La mise en scène du journal télévisé est saturée de symboles qui convergent vers l’assimilation de Carmaux à un territoire « sinistré ». L’expression du présentateur, Bruno Mazure, est grave, soulignant le recours au registre pathétique dans le traitement des sujets liés à la crise de l’emploi. Dès les premières secondes, une image illustrant le thème du reportage s’affiche. Le téléspectateur découvre la tête d’un mineur de fond, grimée de noir, portant un casque d’about. Cette première image s’appuie sur une représentation traditionnelle du mineur, afin de mieux marquer la distinction avec la tertiarisation du métier et son déclin.

Cette stratégie visuelle se résume au qualificatif que prend le temps de souligner Bruno Mazure. Le « spectaculaire », s’impose en effet dans le format réservé à l’enquête, quatre minutes sur un journal d’une heure. Une longue partie de la vidéo est consacrée aux deux jours d’émeutes du 6 au 8 juillet, qui ont abouti au blocage d’Albi par les gigantesques camions utilisés par les travailleurs de la Découverte. Contrairement au traitement médiatique de la guérilla urbaine des sidérurgistes de Longwy en mai 1979, l’action des mineurs est clairement présentée comme une lutte typique d’un « sursaut devant la mort »[1]. Le bilan statistique établi dans l’enquête s’appuie sur les seuls effectifs entre 1987 et 1991, à savoir un effondrement de 70%, si l’on recoupe les données exposées. La question du devenir économique de la région est soulevée par une série de plans montrant des vitrines de magasins fermés. Le choix des interrogés est également révélateur de l’impact souhaité sur le téléspectateur. Bernard Fraysse est représentant du syndicat Force Ouvrière, le plus modéré, d’une génération militante plus jeune. José Sanchez, responsable CGT et fortement radicalisé, impliqué dans les affrontements, n’est pas interrogé. Le document sonne donc le glas d’une conception de l’insubordination ouvrière, au profit d’une lutte de la dernière chance, teintée de passéisme.

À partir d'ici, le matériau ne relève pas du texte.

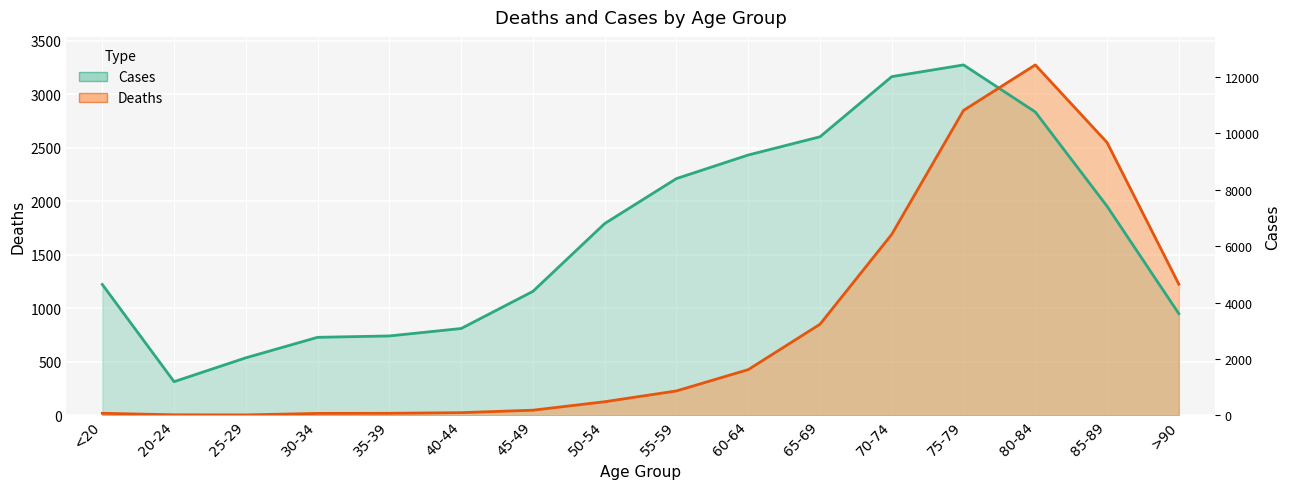

At which category is the sum across all series the highest?

75-79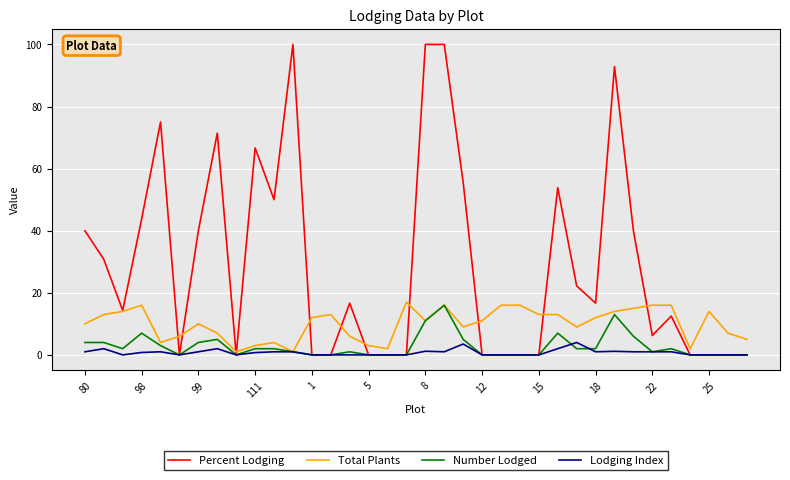

What is the greatest value displayed?

100.0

Au lendemain de la défaite des mineurs de Carmaux, ce qu’il faut désormais nommer l’ancien bassin industriel va apporter son lot de chômage, et sa contribution à la « fracture sociale », leitmotiv de Jacques Chirac lors de la présidentielle de 1995. Moment électoral clé où le Front National double le Parti Communiste à Carmaux. La grève de 1991 traduit non seulement l’agonie d’une industrie traditionnelle, moteur de la formation de la classe ouvrière, mais elle atteste en outre d’un passage définitif d’une centralité du travail à une centralité de l’emploi. Cette dernière est étayée par une « conscience de crise »[2] à laquelle se sont résolus les différents acteurs du mouvement social, et dont l’empreinte dans la couverture médiatique des événements ne fait aucun doute.

 

[1] Xavier Vigna, Histoire des ouvriers en France au XXe siècle, Paris, Perrin, 2012, p. 288.

[2] Robert Franck, « Les années grises de la fin de siècle », in Vingtième Siècle, n°84, 2004, pp. 75-82.

Bibliographie

  • Rolande Trempé, "Les mineurs de Carmaux (1848-1914)" (Thèse de troisième cycle, Histoire contemporaine, Toulouse-Le Mirail, 1968), 596-789.
  • Gérard Gorgues, Une histoire des mines de Carmaux (Carmaux: Mairie de Carmaux, 1992), 198.
  • Pierre Besses, "La reconversion du bassin minier de Carmaux (1984-1996)," in Pouvoir et société en pays Albigeois, ed. Presses de l’université des sciences sociales de Toulouse (Toulouse, 1997), 477-492.
  • Romain Castellesi, "Le mouvement social à l'épreuve de la désindustrialisation" (Mémoire de recherche, Histoire contemporaine, Ecole Normale Supérieure de Lyon, 2013), 86-176.